Não é por conta de atitudes como a do sargento que a presença de homossexuais é malvista nas Forças Armadas?

ISRAEL, REINO UNIDO, Canadá, Suíça e Austrália são alguns dos países em que a questão dos homossexuais nas Forças Armadas já foi amplamente debatida, digerida e resolvida. Nesses lugares, gays e lésbicas estão livres para servir e, ao mesmo tempo, têm seus direitos preservados por lei.
Nos países árabes, o assunto nem sequer é colocado em discussão e, em locais como Rússia, Turquia, Coréia do Sul e Líbia, os gays não podem, por lei, seguir carreira militar.
Nos EUA, a questão continua em aberto. Até 1993, a lei dizia o seguinte: "O homossexualismo é incompatível com o serviço militar. A presença em ambiente militar de pessoas que praticam conduta homossexual ou que, por meio de suas afirmações, demonstram propensão para a prática de conduta homossexual, compromete seriamente o cumprimento da missão militar".
Bill Clinton redirecionou a controvérsia ao introduzir o ato que ficou conhecido como "don't ask, don't tell" (não pergunte, não diga), que admite homossexuais, mas os proíbe de revelar sua preferência, e o comando militar de investigar a sexualidade dos seus comandados. Atualmente, o Congresso norte-americano estuda um novo ato, que admite, sem restrições, os homossexuais e ainda promete garantir plenamente os seus direitos. Já aqui na terrinha, como era de se esperar, a questão virou galhofa. A história da prisão por suposta deserção do sargento Laci Marinho de Araújo, gay assumido, enquanto gravava o programa "Superpop", fez mais gente rir do que se aprofundar na questão de se homossexuais devem ou não ter os mesmos direitos do restante da população.

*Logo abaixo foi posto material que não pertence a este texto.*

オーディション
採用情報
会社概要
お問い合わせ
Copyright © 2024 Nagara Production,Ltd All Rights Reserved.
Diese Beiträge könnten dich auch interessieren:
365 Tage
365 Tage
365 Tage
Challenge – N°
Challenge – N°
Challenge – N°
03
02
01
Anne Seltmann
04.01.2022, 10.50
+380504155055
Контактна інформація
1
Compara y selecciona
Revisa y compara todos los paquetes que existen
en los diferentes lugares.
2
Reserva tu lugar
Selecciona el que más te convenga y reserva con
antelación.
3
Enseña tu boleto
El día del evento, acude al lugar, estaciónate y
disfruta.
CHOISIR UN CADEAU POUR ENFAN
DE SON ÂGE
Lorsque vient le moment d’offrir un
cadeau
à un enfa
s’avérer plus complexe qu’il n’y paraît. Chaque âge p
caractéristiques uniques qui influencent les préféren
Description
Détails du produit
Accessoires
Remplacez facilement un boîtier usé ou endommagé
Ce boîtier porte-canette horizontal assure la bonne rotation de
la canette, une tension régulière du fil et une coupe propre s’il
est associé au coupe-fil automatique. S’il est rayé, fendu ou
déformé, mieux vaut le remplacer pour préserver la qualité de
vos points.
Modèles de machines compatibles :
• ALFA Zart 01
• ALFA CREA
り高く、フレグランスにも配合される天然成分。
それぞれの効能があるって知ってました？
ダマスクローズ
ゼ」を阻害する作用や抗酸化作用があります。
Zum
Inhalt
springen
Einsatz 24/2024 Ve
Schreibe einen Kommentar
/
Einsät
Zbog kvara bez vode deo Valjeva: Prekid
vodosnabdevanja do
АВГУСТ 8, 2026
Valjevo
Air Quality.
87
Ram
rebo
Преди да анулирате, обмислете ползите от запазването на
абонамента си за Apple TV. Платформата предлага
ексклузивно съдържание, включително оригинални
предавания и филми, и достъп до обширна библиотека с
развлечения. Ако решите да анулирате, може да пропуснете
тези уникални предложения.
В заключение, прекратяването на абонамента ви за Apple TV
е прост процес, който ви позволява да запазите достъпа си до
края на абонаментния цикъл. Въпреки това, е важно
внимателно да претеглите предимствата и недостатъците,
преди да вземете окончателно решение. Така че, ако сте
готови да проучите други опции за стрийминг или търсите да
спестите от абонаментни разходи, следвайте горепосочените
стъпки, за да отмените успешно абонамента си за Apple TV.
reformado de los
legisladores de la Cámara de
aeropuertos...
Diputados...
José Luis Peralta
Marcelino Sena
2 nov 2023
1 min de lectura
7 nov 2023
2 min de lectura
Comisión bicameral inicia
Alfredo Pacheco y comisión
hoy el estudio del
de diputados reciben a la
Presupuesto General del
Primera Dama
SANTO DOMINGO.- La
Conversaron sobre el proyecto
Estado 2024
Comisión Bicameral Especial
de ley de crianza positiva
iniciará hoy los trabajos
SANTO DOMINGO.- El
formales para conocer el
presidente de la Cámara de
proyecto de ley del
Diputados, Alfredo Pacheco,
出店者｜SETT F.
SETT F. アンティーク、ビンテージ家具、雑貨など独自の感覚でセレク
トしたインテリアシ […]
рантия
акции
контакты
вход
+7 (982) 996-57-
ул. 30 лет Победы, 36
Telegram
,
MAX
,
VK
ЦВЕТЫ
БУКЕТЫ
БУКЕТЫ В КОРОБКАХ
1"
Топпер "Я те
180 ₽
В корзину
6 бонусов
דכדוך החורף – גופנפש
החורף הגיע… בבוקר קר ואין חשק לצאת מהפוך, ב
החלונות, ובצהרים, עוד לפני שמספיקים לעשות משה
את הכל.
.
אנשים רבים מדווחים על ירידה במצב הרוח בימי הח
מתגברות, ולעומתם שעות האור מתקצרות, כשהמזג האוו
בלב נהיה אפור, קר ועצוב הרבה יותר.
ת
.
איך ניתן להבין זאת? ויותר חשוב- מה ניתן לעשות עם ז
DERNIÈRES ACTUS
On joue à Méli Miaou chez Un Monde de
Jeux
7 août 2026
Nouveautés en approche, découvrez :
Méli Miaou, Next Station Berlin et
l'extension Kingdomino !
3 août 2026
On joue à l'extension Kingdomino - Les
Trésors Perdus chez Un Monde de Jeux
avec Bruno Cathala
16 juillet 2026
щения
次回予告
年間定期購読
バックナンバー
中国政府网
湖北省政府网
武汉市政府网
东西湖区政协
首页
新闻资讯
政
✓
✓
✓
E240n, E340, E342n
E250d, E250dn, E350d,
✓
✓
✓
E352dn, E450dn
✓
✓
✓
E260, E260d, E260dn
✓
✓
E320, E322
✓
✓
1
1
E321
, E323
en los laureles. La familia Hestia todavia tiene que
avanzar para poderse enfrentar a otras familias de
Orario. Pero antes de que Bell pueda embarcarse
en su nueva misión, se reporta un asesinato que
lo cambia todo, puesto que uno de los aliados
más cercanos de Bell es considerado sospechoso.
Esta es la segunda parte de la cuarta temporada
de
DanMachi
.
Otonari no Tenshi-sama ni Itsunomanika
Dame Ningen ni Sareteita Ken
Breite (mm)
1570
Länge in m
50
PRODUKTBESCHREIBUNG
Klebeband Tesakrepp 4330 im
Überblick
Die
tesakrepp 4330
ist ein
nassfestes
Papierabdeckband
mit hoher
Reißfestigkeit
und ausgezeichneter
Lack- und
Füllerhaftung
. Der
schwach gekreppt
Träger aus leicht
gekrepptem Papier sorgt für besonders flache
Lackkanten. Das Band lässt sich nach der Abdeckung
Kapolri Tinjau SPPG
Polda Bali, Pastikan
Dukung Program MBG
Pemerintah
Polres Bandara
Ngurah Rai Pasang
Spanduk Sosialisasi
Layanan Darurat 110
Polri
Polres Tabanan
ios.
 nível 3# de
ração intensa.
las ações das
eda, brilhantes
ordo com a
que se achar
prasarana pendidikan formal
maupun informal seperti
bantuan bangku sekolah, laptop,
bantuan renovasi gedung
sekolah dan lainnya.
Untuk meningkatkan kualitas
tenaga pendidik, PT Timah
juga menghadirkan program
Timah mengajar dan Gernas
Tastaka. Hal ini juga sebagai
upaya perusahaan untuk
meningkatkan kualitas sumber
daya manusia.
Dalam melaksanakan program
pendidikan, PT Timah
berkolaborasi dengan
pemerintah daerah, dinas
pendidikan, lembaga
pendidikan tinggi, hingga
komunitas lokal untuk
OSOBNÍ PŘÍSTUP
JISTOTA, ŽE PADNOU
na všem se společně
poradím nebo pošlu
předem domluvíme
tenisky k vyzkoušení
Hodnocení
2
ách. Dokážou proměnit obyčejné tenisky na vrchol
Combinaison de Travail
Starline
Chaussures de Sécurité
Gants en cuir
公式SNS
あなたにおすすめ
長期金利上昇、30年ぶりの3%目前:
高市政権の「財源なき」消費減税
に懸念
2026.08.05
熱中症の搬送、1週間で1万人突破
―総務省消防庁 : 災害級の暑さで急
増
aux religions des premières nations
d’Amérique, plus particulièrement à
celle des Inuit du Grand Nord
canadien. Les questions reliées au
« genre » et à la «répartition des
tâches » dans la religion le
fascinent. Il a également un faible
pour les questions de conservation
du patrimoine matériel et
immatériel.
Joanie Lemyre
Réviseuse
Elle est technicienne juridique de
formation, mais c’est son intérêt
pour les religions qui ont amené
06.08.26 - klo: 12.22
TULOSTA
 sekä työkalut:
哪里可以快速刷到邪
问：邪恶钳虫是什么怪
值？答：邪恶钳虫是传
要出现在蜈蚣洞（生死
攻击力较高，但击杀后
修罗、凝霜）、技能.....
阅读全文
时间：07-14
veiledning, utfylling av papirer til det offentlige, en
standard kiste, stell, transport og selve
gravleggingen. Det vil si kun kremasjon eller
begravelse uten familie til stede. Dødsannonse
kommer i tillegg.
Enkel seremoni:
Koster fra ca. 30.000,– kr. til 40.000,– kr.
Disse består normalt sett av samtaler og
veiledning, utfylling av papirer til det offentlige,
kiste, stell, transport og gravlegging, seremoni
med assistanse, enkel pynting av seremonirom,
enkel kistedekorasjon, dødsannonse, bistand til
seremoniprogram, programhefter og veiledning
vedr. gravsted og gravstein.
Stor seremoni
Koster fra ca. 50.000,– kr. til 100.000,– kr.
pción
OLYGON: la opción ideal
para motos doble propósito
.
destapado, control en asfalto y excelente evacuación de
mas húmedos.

Mas, vem cá: dava para ser diferente? Como é que a gente vai se compadecer com o sargento, que se diz perseguido por comandantes preconceituosos, quando o próprio, num arroubo de candura, afirma que "as Forças Armadas são um paraíso", pois não há, segundo ele, "coisa melhor para um homossexual do que tomar banho com um monte de homem pelado e sarado"?
Ora, não é justamente por conta desse tipo de pensamento que a presença dos homossexuais é malvista nas Forças Armadas?
Confesso que, ao tomar conhecimento da declaração do sargento Laci, a primeira coisa que me veio em mente foi a imagem do referido militar passeando pela caserna de pênis ereto. E olha que eu não sou nenhuma carola, não tenho nada contra o Village People, adoro a Cher e a Liza Minnelli, os musicais da Broadway e já aplaudi de pé muito número de transformista imitando a Bethânia.
O que eu quero dizer é que, em vez de elevar a discussão ao degrau que ela mereceria, a história do sargento Laci só serve como exemplo para aprofundar o preconceito e mostrar aos contribuintes, cujos impostos sustentam as Forças Armadas, que os homossexuais não têm temperamento adequado para servir.
Um pouco como a Parada Gay de São Paulo que, para muitos, virou sinônimo de dia em que o sexo está liberado para ser praticado no meio da rua (há inúmeros relatos de gente que vive no entorno das avenidas Paulista e Rebouças atestando que, neste ano, a farra passou dos limites), o drama do sargento Laci mais prejudica do que ajuda a causa pelos direitos dos homossexuais.